**EXERCISE DIRECTIONS**. With the pictures left out, repeat every entry that follows exactly.

**TASK MATERIAL**.

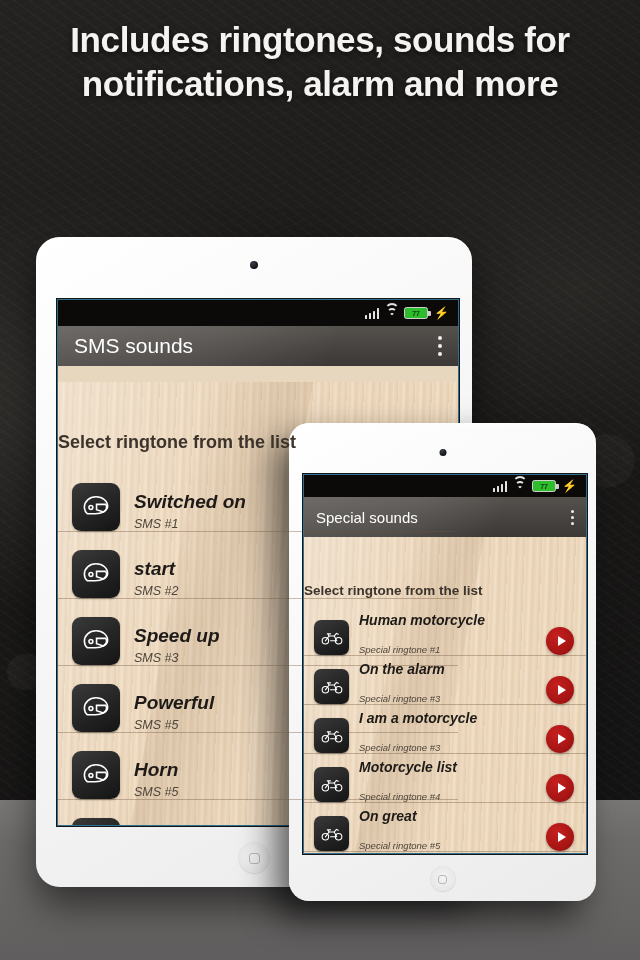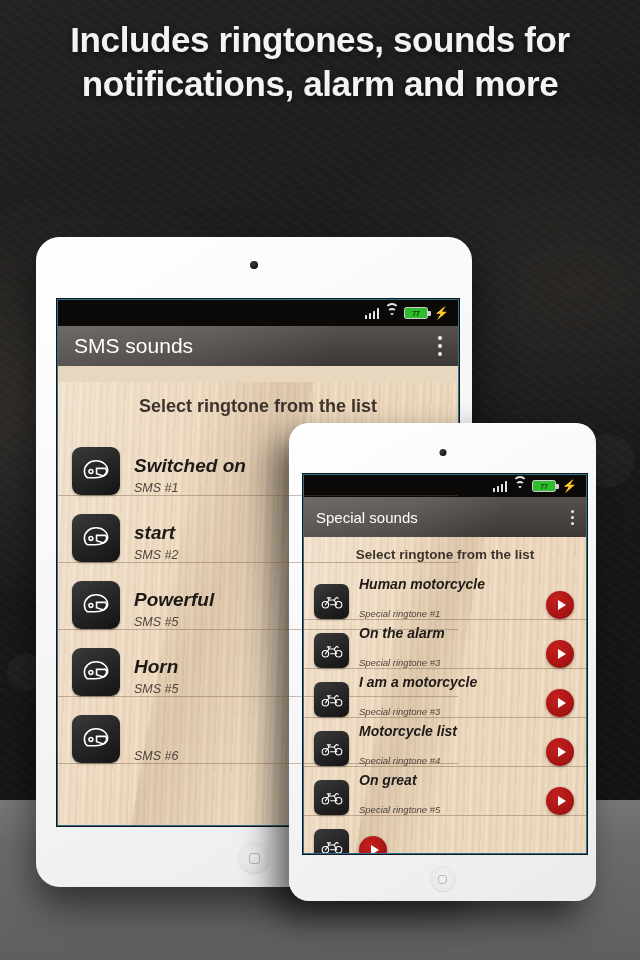--- a/index.html
+++ b/index.html
@@ -143,22 +143,22 @@
       repeating-linear-gradient(92deg,
         #efdcc3 0px, #e9d4b8 3px, #f2e0c9 6px, #e6cfb2 9px, #eedbc2 13px, #e4ccae 17px),
       linear-gradient(180deg,#f0ddc4,#e3cbac);
   }
   .listwrap:after{
     content:""; position:absolute; top:0; left:28%; width:26%; height:100%;
     background:linear-gradient(100deg, rgba(140,110,80,.00) 0%, rgba(140,110,80,.16) 45%, rgba(140,110,80,0) 100%);
     transform:skewX(-10deg); pointer-events:none;
   }
   .list-header{
-    text-align:center; color:#3c342c; font-weight:600;
-    position:relative; z-index:2;
+    text-align:left; color:#3c342c; font-weight:600;
+    position:relative; z-index:2;margin-top:36px;
   }
   .row{
     display:flex; align-items:flex-end; position:relative; z-index:2;
     border-bottom:1px solid rgba(110,85,60,.38);
     font-style:italic;
   }
   .row-ico{
     flex:0 0 auto; border-radius:9px;
     background:linear-gradient(150deg,#3a3a3a 0%, #242424 55%, #141414 100%);
     display:flex; align-items:center; justify-content:center;
@@ -291,20 +291,33 @@
             <circle cx="10.5" cy="14.5" r="2.1"></circle>
             <path d="M16.6 11.2h9.9c.6 1 .9 2 .9 3.1 0 2-1.3 3.9-3.4 5.1l-7.4-2.4z"></path>
           </svg>
         </div>
         <div class="row-txt">
           <div class="row-title">start</div>
           <div class="row-sub">SMS #2</div>
         </div>
       </div>
 
+      <div class="row">
+        <div class="row-ico">
+          <svg class="glyph-helmet" viewBox="0 0 32 28" fill="none" stroke="#fff" stroke-width="1.7">
+            <path d="M16 3C8.8 3 3.5 8 3.5 14.2c0 3.2 1.2 5.5 3.3 7.1h8.4c4 0 6.6-.6 9-2 2.6-1.5 4.1-3.6 4.3-5.5C28.9 8 23.4 3 16 3z"></path>
+            <circle cx="10.5" cy="14.5" r="2.1"></circle>
+            <path d="M16.6 11.2h9.9c.6 1 .9 2 .9 3.1 0 2-1.3 3.9-3.4 5.1l-7.4-2.4z"></path>
+          </svg>
+        </div>
+        <div class="row-txt">
+          <div class="row-title">Speed up</div>
+          <div class="row-sub">SMS #3</div>
+        </div>
+      </div>
 
       <div class="row">
         <div class="row-ico">
           <svg class="glyph-helmet" viewBox="0 0 32 28" fill="none" stroke="#fff" stroke-width="1.7">
             <path d="M16 3C8.8 3 3.5 8 3.5 14.2c0 3.2 1.2 5.5 3.3 7.1h8.4c4 0 6.6-.6 9-2 2.6-1.5 4.1-3.6 4.3-5.5C28.9 8 23.4 3 16 3z"></path>
             <circle cx="10.5" cy="14.5" r="2.1"></circle>
             <path d="M16.6 11.2h9.9c.6 1 .9 2 .9 3.1 0 2-1.3 3.9-3.4 5.1l-7.4-2.4z"></path>
           </svg>
         </div>
         <div class="row-txt">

**RESPONSE FOR THIS EXERCISE**.
--- a/index.html
+++ b/index.html
@@ -143,22 +143,22 @@
       repeating-linear-gradient(92deg,
         #efdcc3 0px, #e9d4b8 3px, #f2e0c9 6px, #e6cfb2 9px, #eedbc2 13px, #e4ccae 17px),
       linear-gradient(180deg,#f0ddc4,#e3cbac);
   }
   .listwrap:after{
     content:""; position:absolute; top:0; left:28%; width:26%; height:100%;
     background:linear-gradient(100deg, rgba(140,110,80,.00) 0%, rgba(140,110,80,.16) 45%, rgba(140,110,80,0) 100%);
     transform:skewX(-10deg); pointer-events:none;
   }
   .list-header{
-    text-align:center; color:#3c342c; font-weight:600;
-    position:relative; z-index:2;
+    text-align:left; color:#3c342c; font-weight:600;
+    position:relative; z-index:2;margin-top:36px;
   }
   .row{
     display:flex; align-items:flex-end; position:relative; z-index:2;
     border-bottom:1px solid rgba(110,85,60,.38);
     font-style:italic;
   }
   .row-ico{
     flex:0 0 auto; border-radius:9px;
     background:linear-gradient(150deg,#3a3a3a 0%, #242424 55%, #141414 100%);
     display:flex; align-items:center; justify-content:center;
@@ -291,20 +291,33 @@
             <circle cx="10.5" cy="14.5" r="2.1"></circle>
             <path d="M16.6 11.2h9.9c.6 1 .9 2 .9 3.1 0 2-1.3 3.9-3.4 5.1l-7.4-2.4z"></path>
           </svg>
         </div>
         <div class="row-txt">
           <div class="row-title">start</div>
           <div class="row-sub">SMS #2</div>
         </div>
       </div>
 
+      <div class="row">
+        <div class="row-ico">
+          <svg class="glyph-helmet" viewBox="0 0 32 28" fill="none" stroke="#fff" stroke-width="1.7">
+            <path d="M16 3C8.8 3 3.5 8 3.5 14.2c0 3.2 1.2 5.5 3.3 7.1h8.4c4 0 6.6-.6 9-2 2.6-1.5 4.1-3.6 4.3-5.5C28.9 8 23.4 3 16 3z"></path>
+            <circle cx="10.5" cy="14.5" r="2.1"></circle>
+            <path d="M16.6 11.2h9.9c.6 1 .9 2 .9 3.1 0 2-1.3 3.9-3.4 5.1l-7.4-2.4z"></path>
+          </svg>
+        </div>
+        <div class="row-txt">
+          <div class="row-title">Speed up</div>
+          <div class="row-sub">SMS #3</div>
+        </div>
+      </div>
 
       <div class="row">
         <div class="row-ico">
           <svg class="glyph-helmet" viewBox="0 0 32 28" fill="none" stroke="#fff" stroke-width="1.7">
             <path d="M16 3C8.8 3 3.5 8 3.5 14.2c0 3.2 1.2 5.5 3.3 7.1h8.4c4 0 6.6-.6 9-2 2.6-1.5 4.1-3.6 4.3-5.5C28.9 8 23.4 3 16 3z"></path>
             <circle cx="10.5" cy="14.5" r="2.1"></circle>
             <path d="M16.6 11.2h9.9c.6 1 .9 2 .9 3.1 0 2-1.3 3.9-3.4 5.1l-7.4-2.4z"></path>
           </svg>
         </div>
         <div class="row-txt">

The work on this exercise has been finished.